Note that, in this example, updates U1 and U2 do not directly affect the table design process. The diagram simply documents which tables need to be accessed to satisfy these data access patterns.
Next: Physical Data ModelPhysical Data Model
A physical data model is directly derived from a logical data model by analyzing and optimizing for performance. The most common type of analysis is identifying potentially large partitions. Some common optimization techniques include splitting and merging partitions, data indexing, data aggregation and concurrent data access optimizations.

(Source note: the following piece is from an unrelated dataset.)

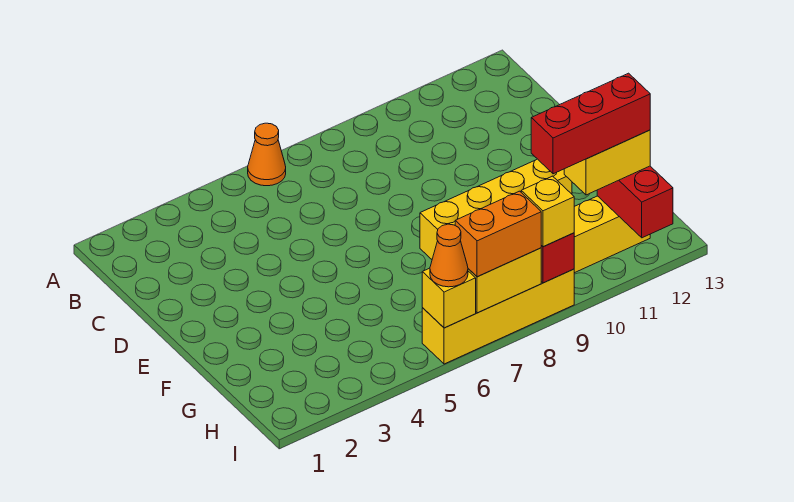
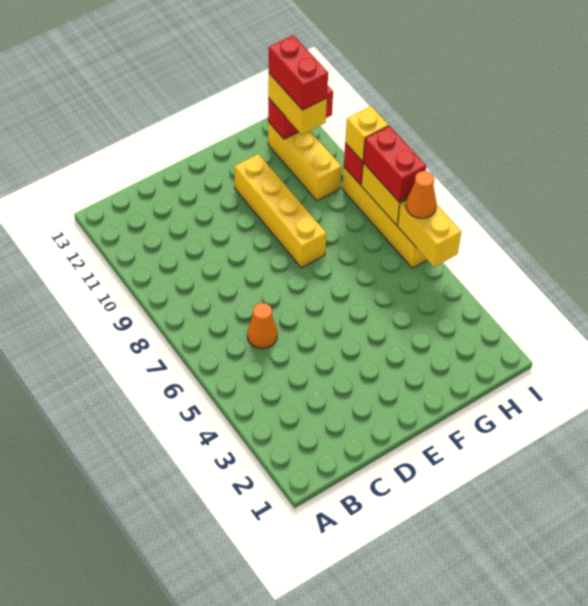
orange 1x1 cone [248,123,286,186] -> orange 1x1 cone moved to [247,303,277,349]
red 1x3 brick [531,73,650,174] -> red 1x2 brick [269,35,328,110]
yellow 1x1 brick [422,268,476,328] -> yellow 1x2 brick [397,200,461,267]
orange 1x2 brick [455,191,541,277] -> red 1x2 brick [363,126,426,202]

The physical data model for shopping cart data is visualized using the Chebotko Diagram. This time, all table columns have associated data types. It should be evident that none of the tables can have very large partitions. Otherwise, some reasonable limits can be enforced by an application, such as at most 100 shopping carts per user, at most 1000 items per cart and at most 10000 items with the same name. The first optimization that this physical data model implements is the elimination of table active_carts_by_user completely and renaming of table all_carts_by_user to simply carts_by_user. The huge advantage of the new design is that U2 becomes much simpler and more efficient to implement because this data access pattern no longer needs to update rows in two tables. In fact, U2 only needs to update two rows in the same partition of table carts_by_user, which can be done efficiently using a batch and a lightweight transaction (see the Skill Building section for a concrete example). The minor disadvantage is that Q1 is not fully supported by table carts_by_user. An application has to retrieve all carts that belong to a user as in Q4 and further scan the result to find an active cart. Assuming that an average user only has a few carts, this should not be a problem at all. Alternatively, it is also possible to create a secondary index on column cart_is_active to fully support Q1 in Cassandra. But using an index to find one row in a partition with only a few rows is likely to be less efficient than simply scanning those few rows (and avoiding index maintenance costs, too). The second and last optimization is the replacement of table items_by_name with a materialized view items_by_name. This is done for convenience rather than efficiency. Our final blueprint is ready to be instantiated in Cassandra.